Partindo do testemunho de 200 sobreviventes e de imagens dos ferimentos nos corpos das vítimas, a Amnistia diz ter reunido “provas do uso repetido do que se acredita serem armas químicas contra civis”. Terão sido pelo menos 30 ataques, o mais recente a 9 de Setembro. “Entre 200 a 250 pessoas terão morrido em resultado da exposição aos agentes químicos, muitos deles, ou a maioria, eram crianças.”

A organização explica que os indícios recolhidos foram mostrados dois peritos independentes e “ambos concluíram que sugerem claramente que houve exposição a agentes vesicantes [produtos químicos que se entrarem em contacto com a pele e as mucosas produzem irritação e bolhas] tais como o gás mostarda, lewisita ou mostarda de nitrogenada”. O relatório é acompanhado por fotografias chocantes, algumas mostrando corpos de crianças queimados ou cobertos de bolhas em carne viva, e de testemunhos que contam como os habitantes adoeceram depois de terem sido expostos ao fumo largado pelas bombas.

O embaixador sudanês na ONU, Omer Dahab Fadl Mohamed, garantiu que o relatório é “totalmente infundado” e sublinhou que o Sudão, signatário desde 1999 da Convenção sobre Armas Químicas, não possui estes agentes. “O objectivo desta acusação louca é lançar a confusão no processo destinado a aprofundar a paz e a estabilidade” no Darfur, afirmou.

A Amnistia responde que o uso de armas químicas “representa não só um novo mínimo no catálogo de crimes cometidos ao abrigo da lei internacional pelos militares sudaneses contra civis, mas também um novo nível da presunção do Governo em relação à comunidade internacional” que sucessivamente tem assistido impassível aos crimes em Darfur. “Esta região tem sido atingida por um ciclo catastrófico de violência há mais de 13 anos e nada mudou, excepto o facto de que o mundo deixou de olhar”, lamentou Hassan.
..........
◆ **Instruções**: No excerto sobre Darfur, volte a escrever o trecho que começa com as palavras "O embaixador sudanês" e termina em "no Darfur, afirmou.", trocando "embaixador" por "representante".

◆ **Material fornecido**:
..........
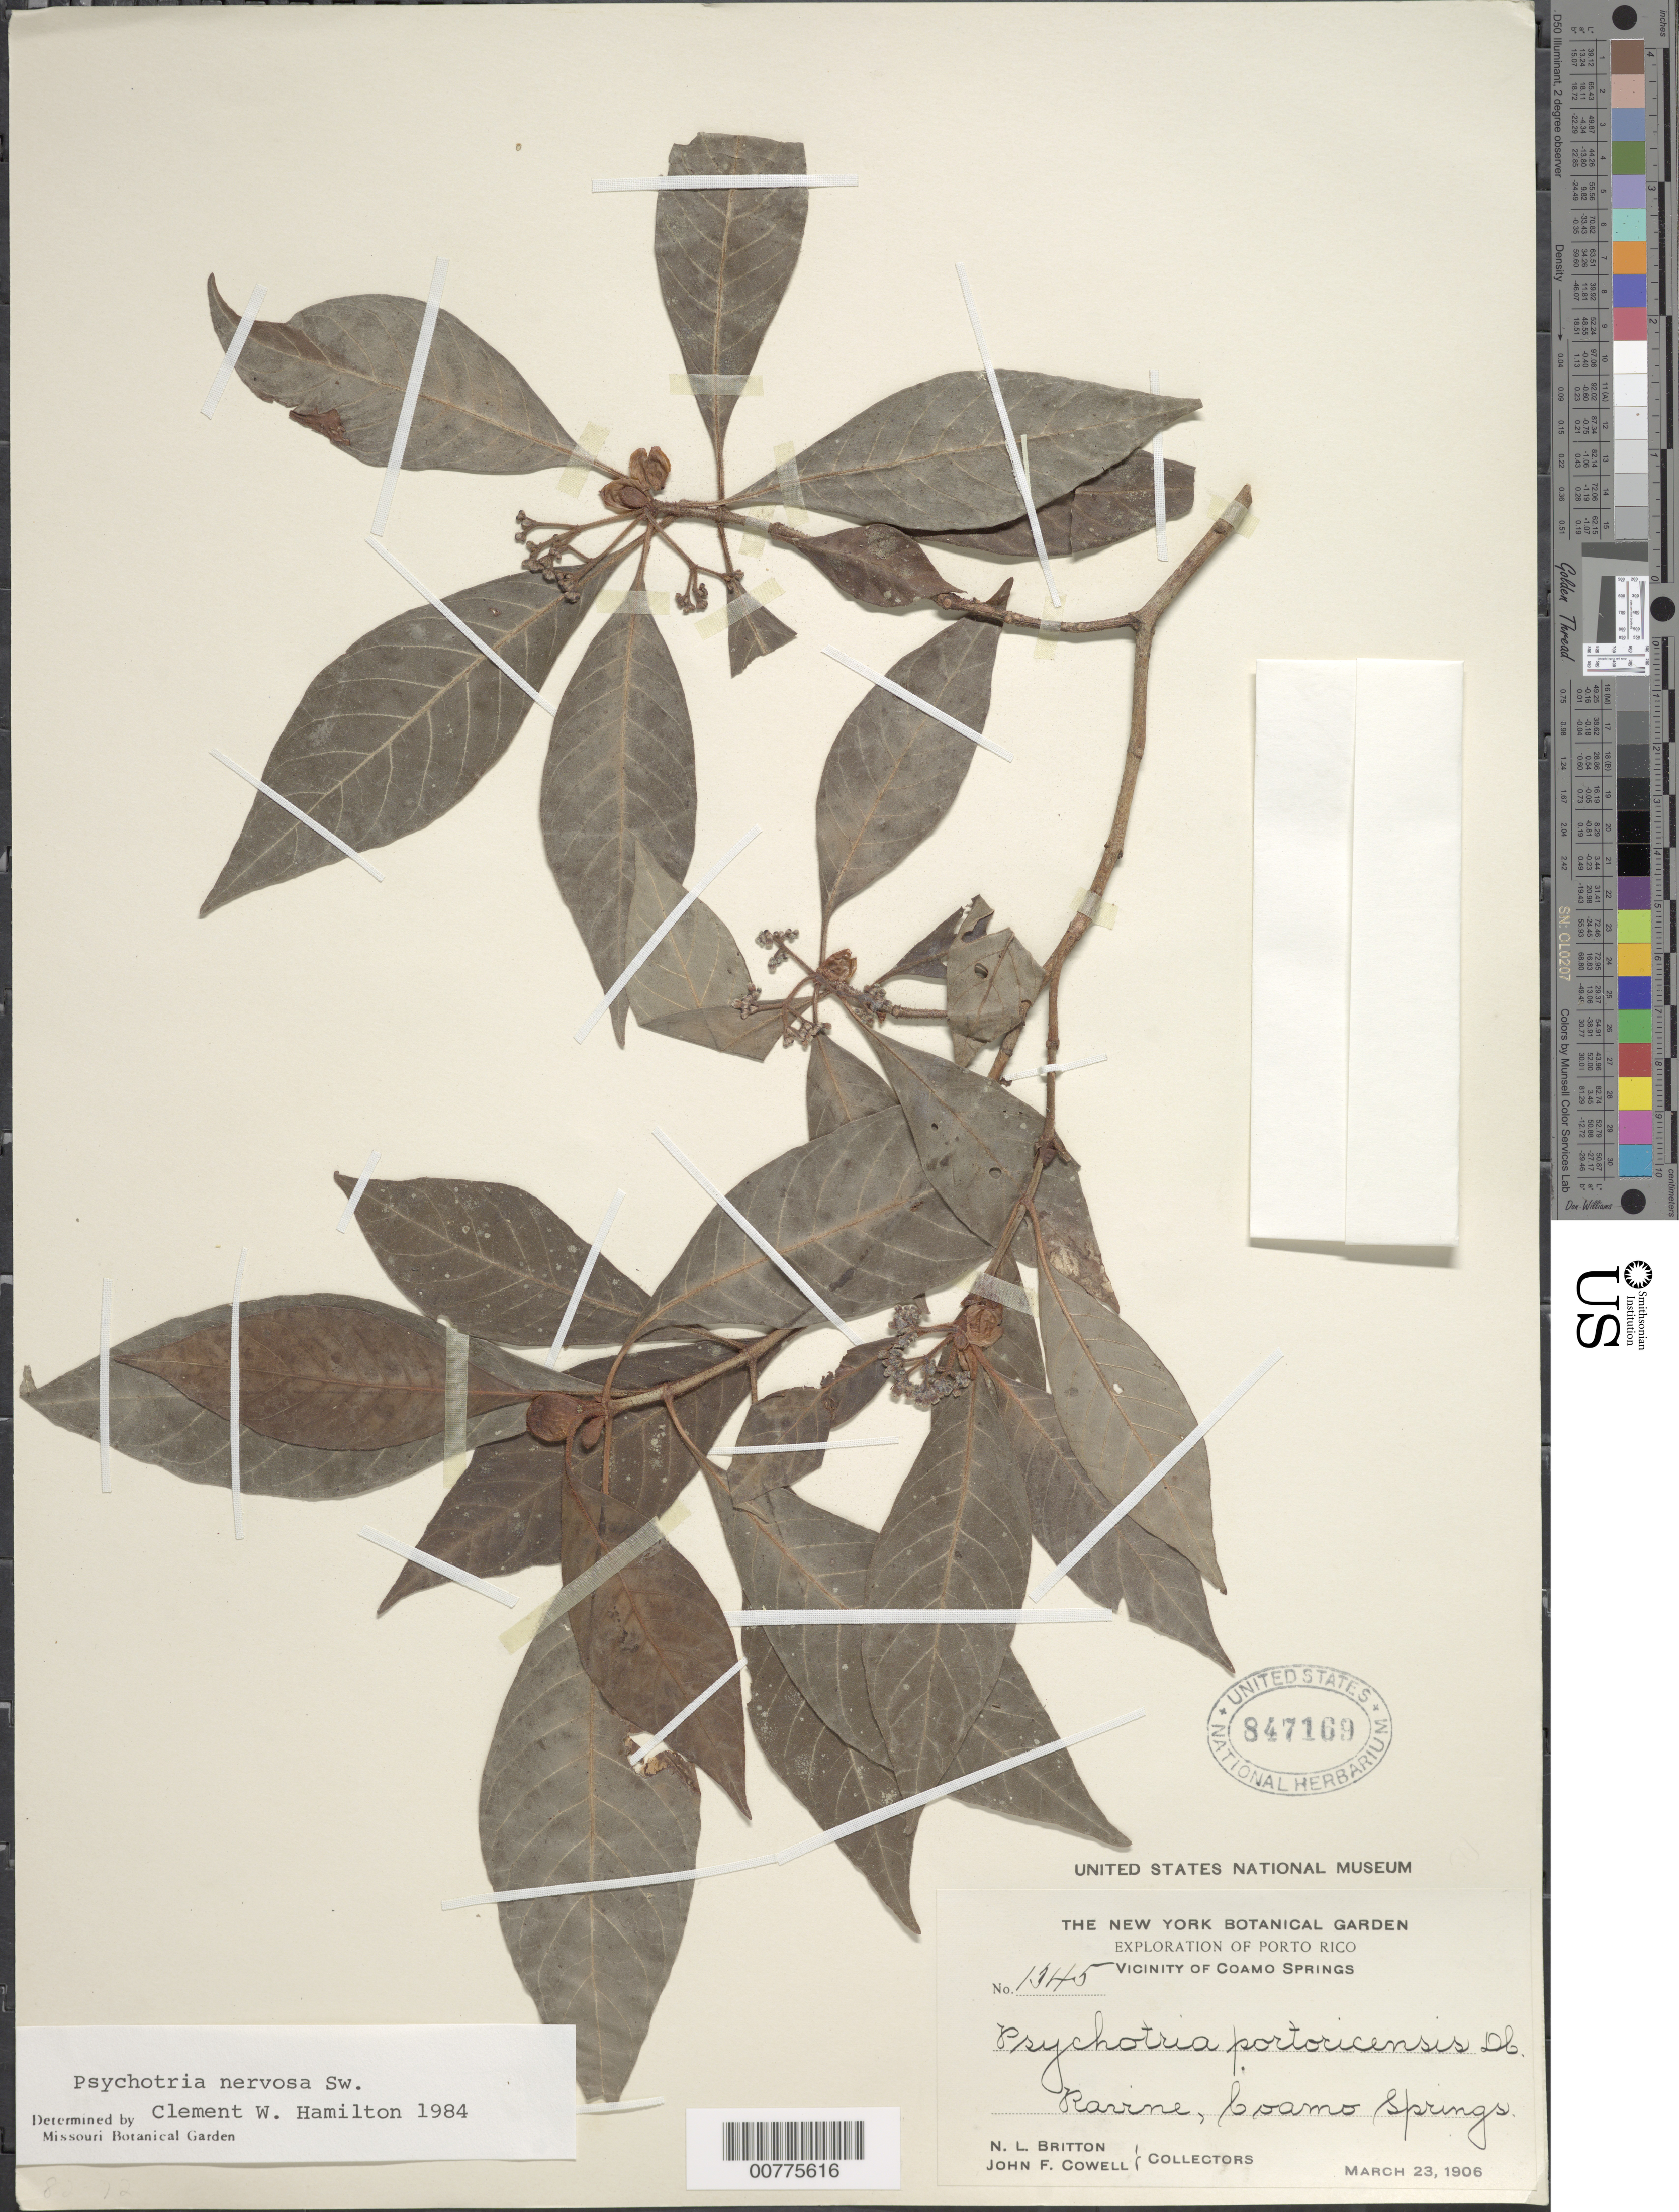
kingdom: Plantae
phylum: Tracheophyta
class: Magnoliopsida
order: Gentianales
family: Rubiaceae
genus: Psychotria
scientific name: Psychotria nervosa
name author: Sw.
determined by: Hamilton, C. W.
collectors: N. Britton & J. F. Cowell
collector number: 1345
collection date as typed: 23 Mar 1906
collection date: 1906-03-23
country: Puerto Rico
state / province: Coamo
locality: Coamo Springs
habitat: Ravine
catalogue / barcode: US 847169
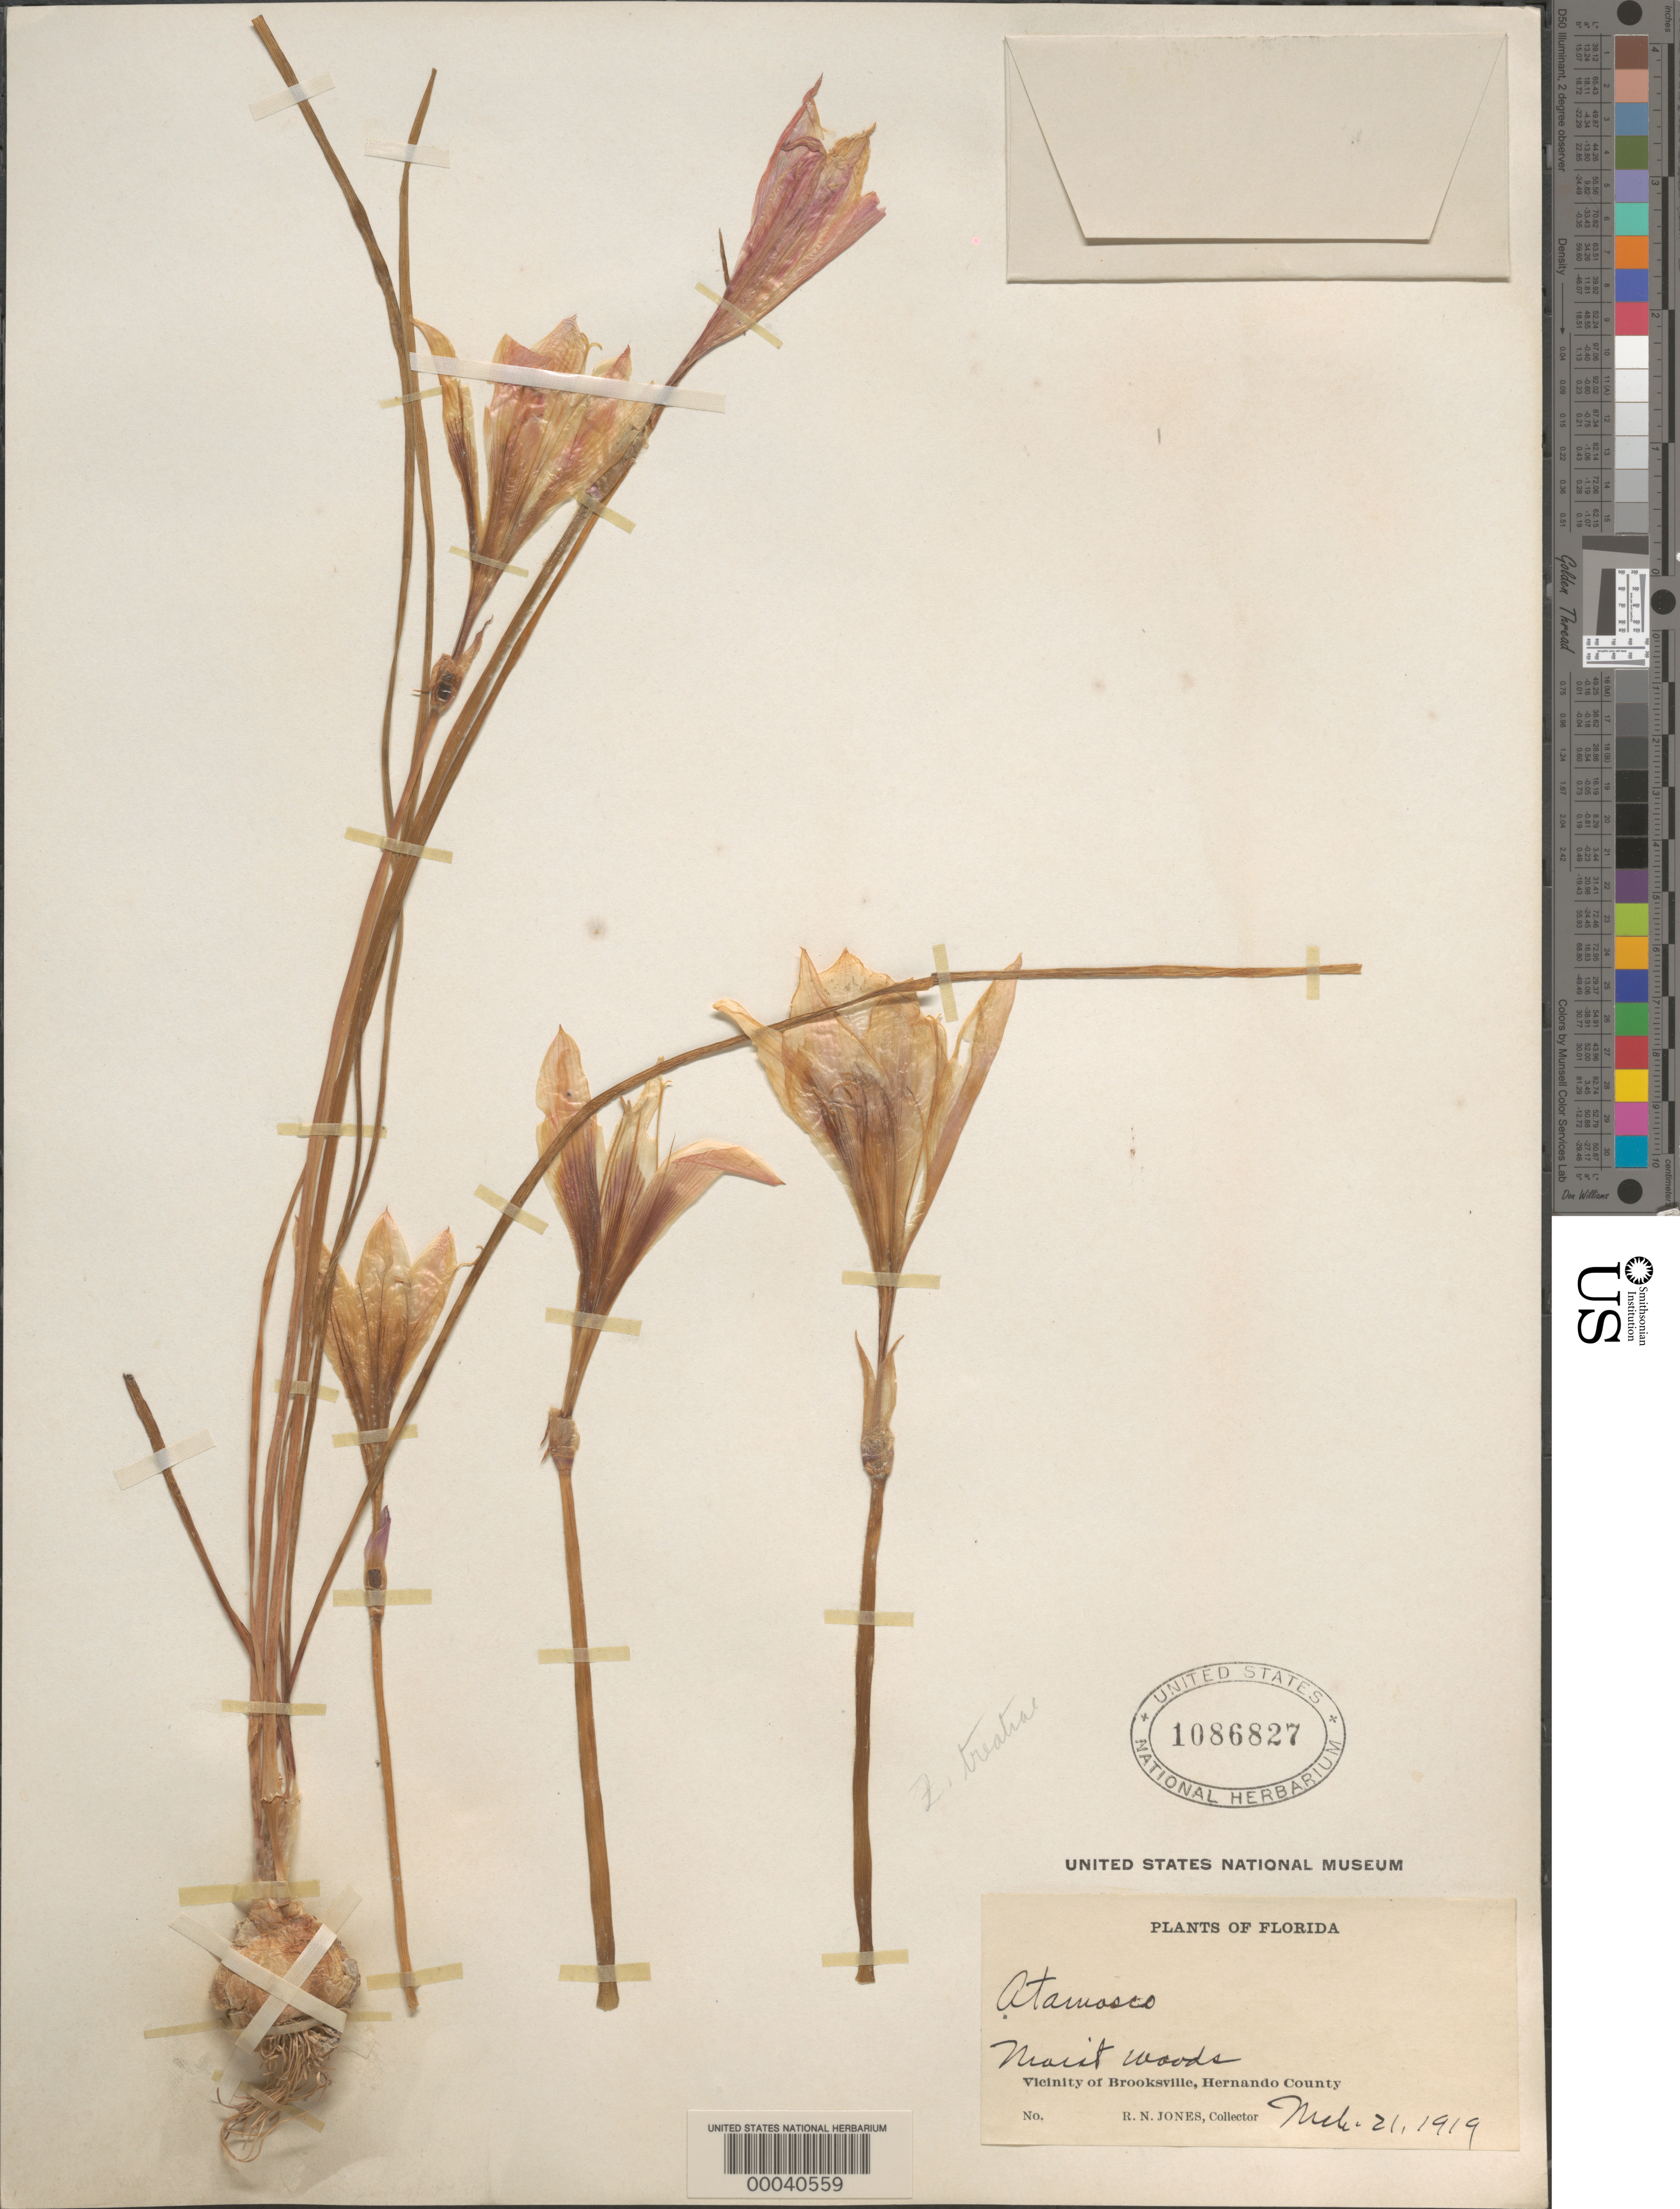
..........
◆ **Resultado**:
O representante sudanês na ONU, Omer Dahab Fadl Mohamed, garantiu que o relatório é “totalmente infundado” e sublinhou que o Sudão, signatário desde 1999 da Convenção sobre Armas Químicas, não possui estes agentes. “O objectivo desta acusação louca é lançar a confusão no processo destinado a aprofundar a paz e a estabilidade” no Darfur, afirmou.